Laura McDermott for The New York Times |
The traveler’s brain is programmed to recognize arrival in a major city using certain previously identified patterns: dense settlement, heavy traffic, pedestrian bustle.
Detroit does not compute, at least at first. Long-known associations (auto industry, Motown, cherished sports franchises) give way to first impressions: vast stretches of empty lots, surreal semi-ruins, traffic so shockingly light that streets of the Motor City might as well be one big bike lane.
But upon exploration, signs of the recent Detroit revival emerge — artists snapping up foreclosed homes, a thriving culinary scene, major housing developments, the oft-praised RiverWalk with views across to Windsor, Ontario (to the south, just to throw the brain an added twist). And more than anything, energetic mini-neighborhoods vibrant with commercial, creative and civic activity. It’s not just the houses that are inexpensive but, with some exceptions, the city as a whole. I was impressed, and sometimes shocked ($3 local IPAs!) by the low cost of a visit — if you avoid the fancier new spots serving $4.50 coffees, that is.
That revival, and its budget-friendly status, have made Detroit an attraction for more than just domestic tourists.

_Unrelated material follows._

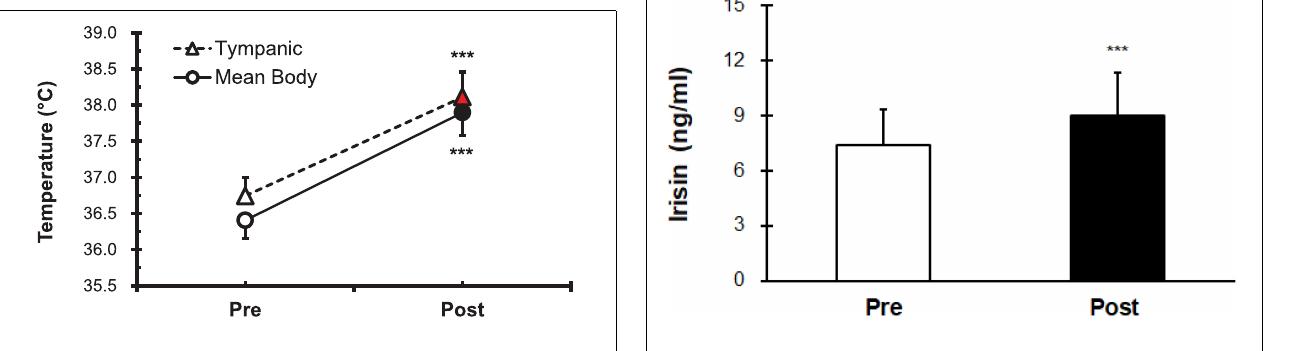
FIGURE 2 | Comparison of serum irisin concentration before (Pre) and after (Post) hot water bath (42 ± 0.5 ◦ C) immersion. Values are mean ± SD. *** P < 0.001, statistically significant difference between Pre- and Post-exposure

“Everyone in Berlin wants to visit Detroit,” said Leen, an Englishwoman who lives in Berlin whom I met on the RiverWalk, during one of several free tours given by Detroit Experience Factory. (They are a good introduction to the city.) She noted that Detroit was the birthplace of techno, and Berlin was where it grew up. There’s another parallel, of course: A few decades ago parts of Berlin, too, emptied out, and the vacuum was filled with a brand of young people not entirely unlike those coming into Detroit today.